Saving time to do the things that you love is the point of planning ahead. A simple hack that saves both time and space is to only use part of a date or time when the rest of the page indicates the rest of the necessary information.
For example, instead of writing that you have a doctor's appointment at 10:15 a.m. on Thursday, December 18, 2014, you can write in the monthly calendar square (so that you already KNOW the date from the calendar) "10:15 Dr.
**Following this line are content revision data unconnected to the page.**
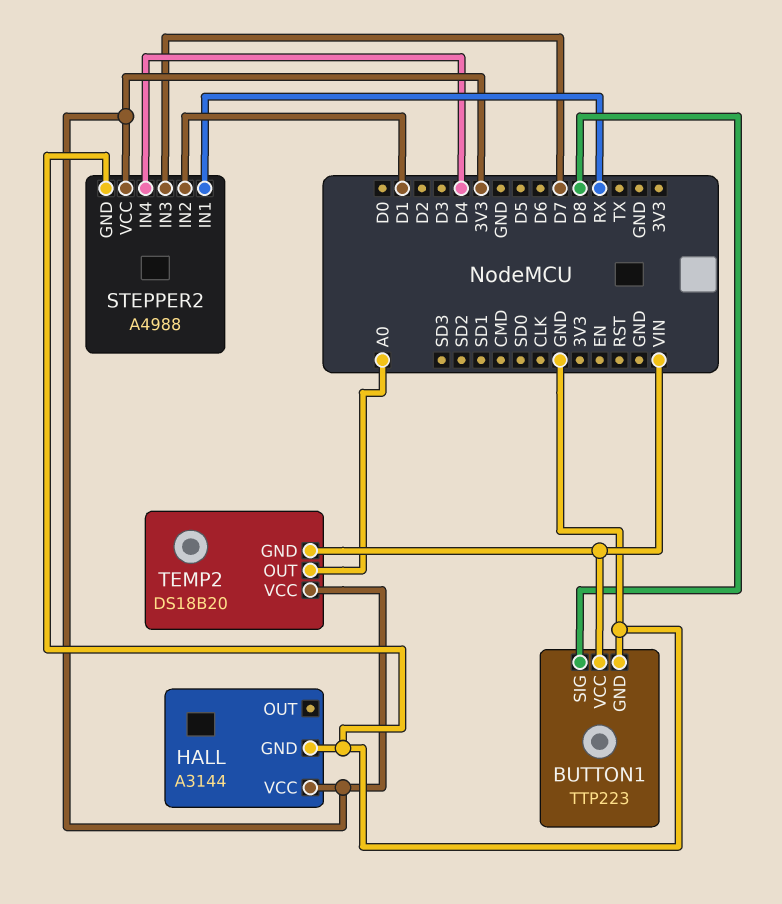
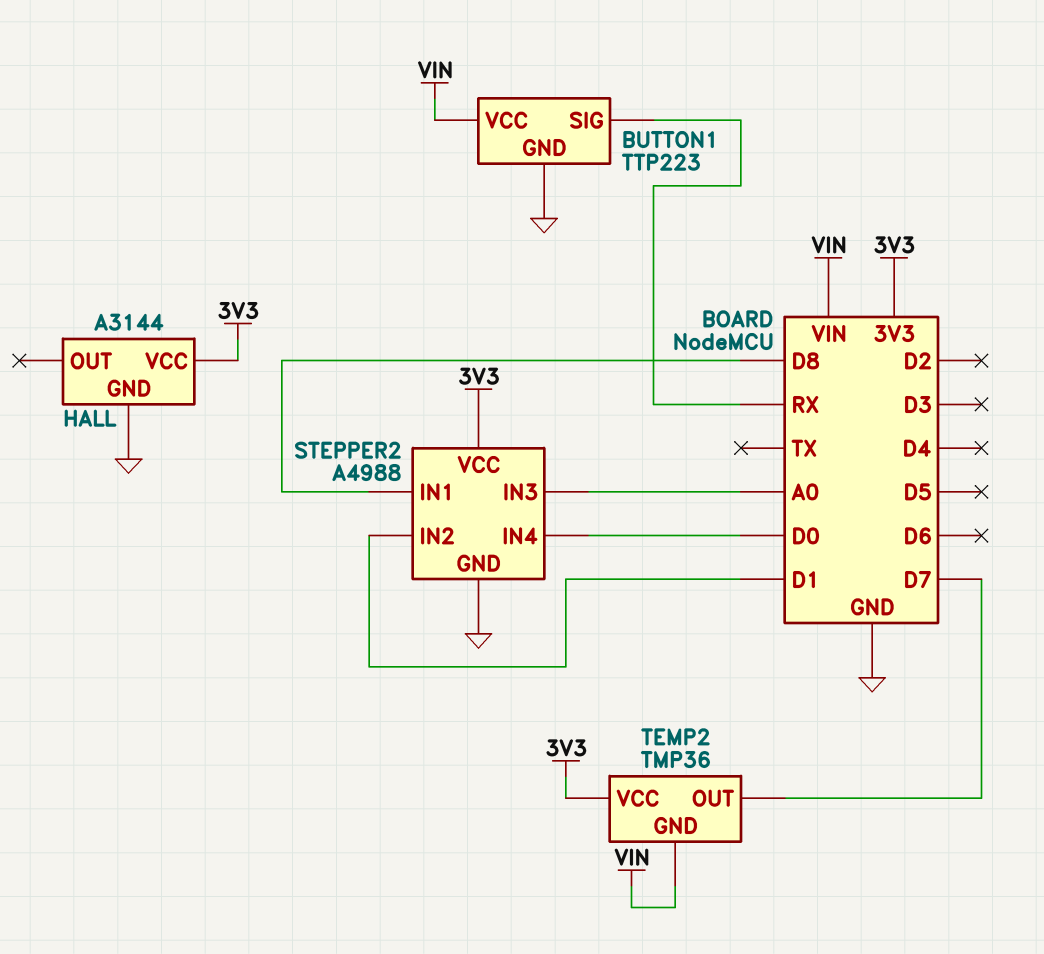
BUTTON1 pin SIG: D8 -> RX
STEPPER2 pin IN1: RX -> D8
STEPPER2 pin IN3: D7 -> A0
STEPPER2 pin IN4: D4 -> D0
TEMP2: DS18B20 -> TMP36
TEMP2 pin OUT: A0 -> D7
Smith." The a.m. is not necessary as doctors generally don't schedule appointments at 10:15 p.m.
Here are some examples from my planner of shortcuts for writing dates and times.
*Drop the ":00" after an on-the-hour appointment and drop the "a.m." or "p.m." if the time obviously refers to one or the other.
*For a checklist of chores for the month, label the month once at the top, then just use the numbers 1 - 31 (or 30...or 29 for February to account for leap years).
*For temporary lists that are month-specific (like your Christmas gift list) or that repeat the same way every month (like a general bills due list of dates), use the numbers 1 - 31 (or 30...or 29 for February to account for leap years).
*When writing in a monthly budget page in your planner, only use one number to indicate the date.
In the example, December 1st and 2nd become 1 and 2.
*On yearly recurring event pages (listing birthdays, anniversaries, etc.), label the month once at the top, then just use the numbers 1 - 31 (or 30...or 29 for February to account for leap years).
*On Future pages that are already labeled with the year and month, write only numbers 1 - 31 (or as needed).
Of course, sometimes you really do need to know the exact date or time, as in my 2016 and beyond Future page. In those cases, write all the information that you need.
The point is to write as little as possible for saving time and space in your planner, but to write enough so that you are sure of the time and date. Sometimes, that means writing 11/30/14 at 12:45 p.m.; sometimes, that means writing 30...12:45.